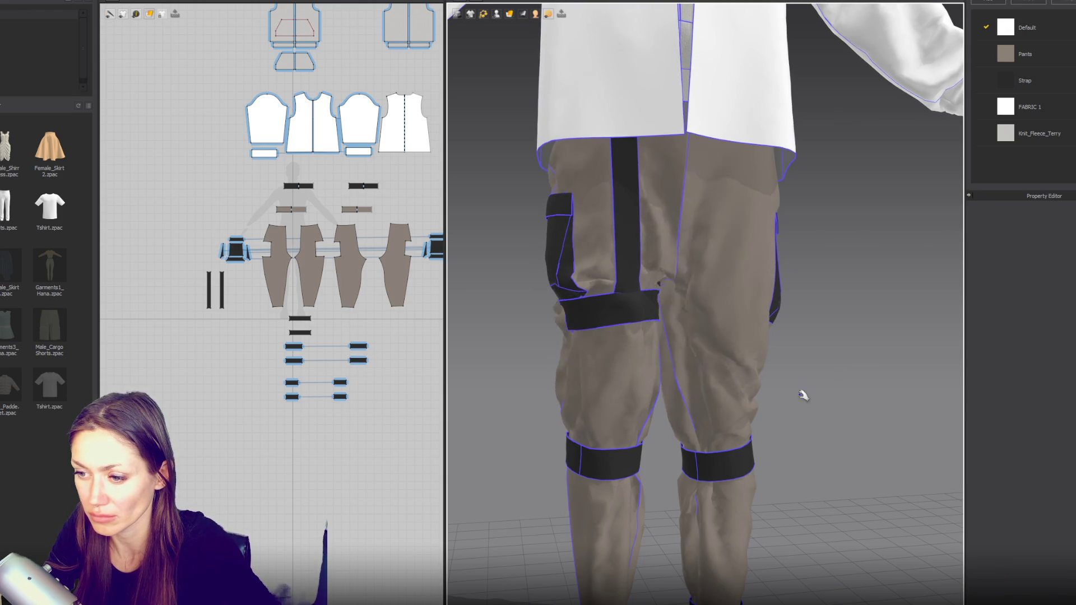
Step: Set the remaining pant leg panels and the right knee strap to layer -2 so the straps drape over
{"action": "left_click", "coordinate": [743, 392]}
{"action": "left_click", "coordinate": [679, 415], "text": "shift"}
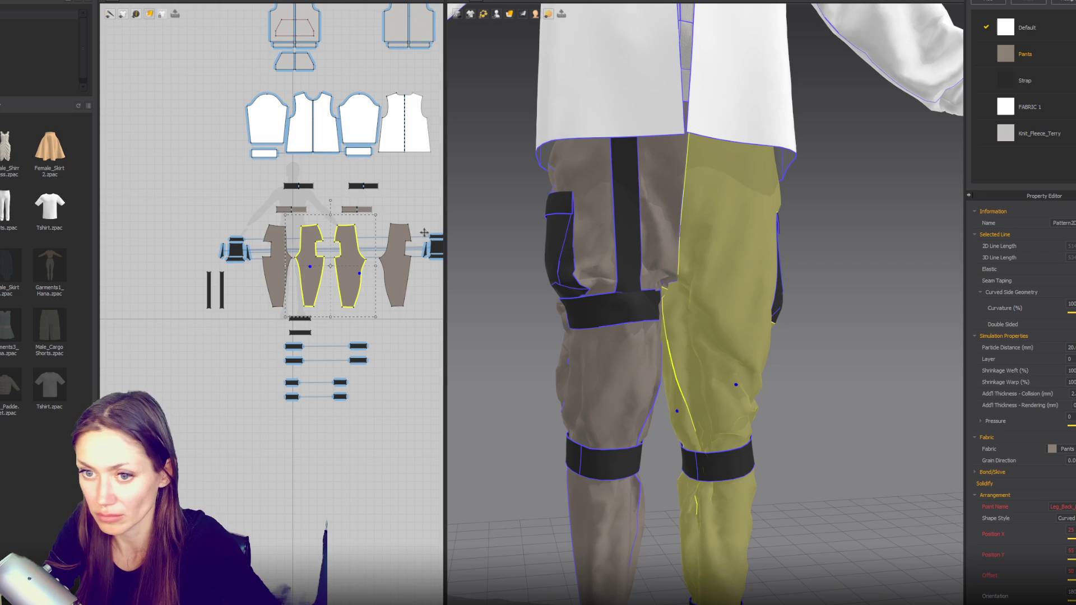
{"action": "right_click_drag", "start_coordinate": [394, 270], "coordinate": [328, 268]}
{"action": "left_click", "coordinate": [373, 246]}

####################

Exercise instructions = All entries above are to be reproduced exactly, with no pictures.

Response box =
Step: Set the remaining pant leg panels and the right knee strap to layer -2 so the straps drape over
{"action": "left_click", "coordinate": [743, 392]}
{"action": "left_click", "coordinate": [679, 415], "text": "shift"}
{"action": "right_click_drag", "start_coordinate": [394, 270], "coordinate": [328, 268]}
{"action": "left_click", "coordinate": [373, 246]}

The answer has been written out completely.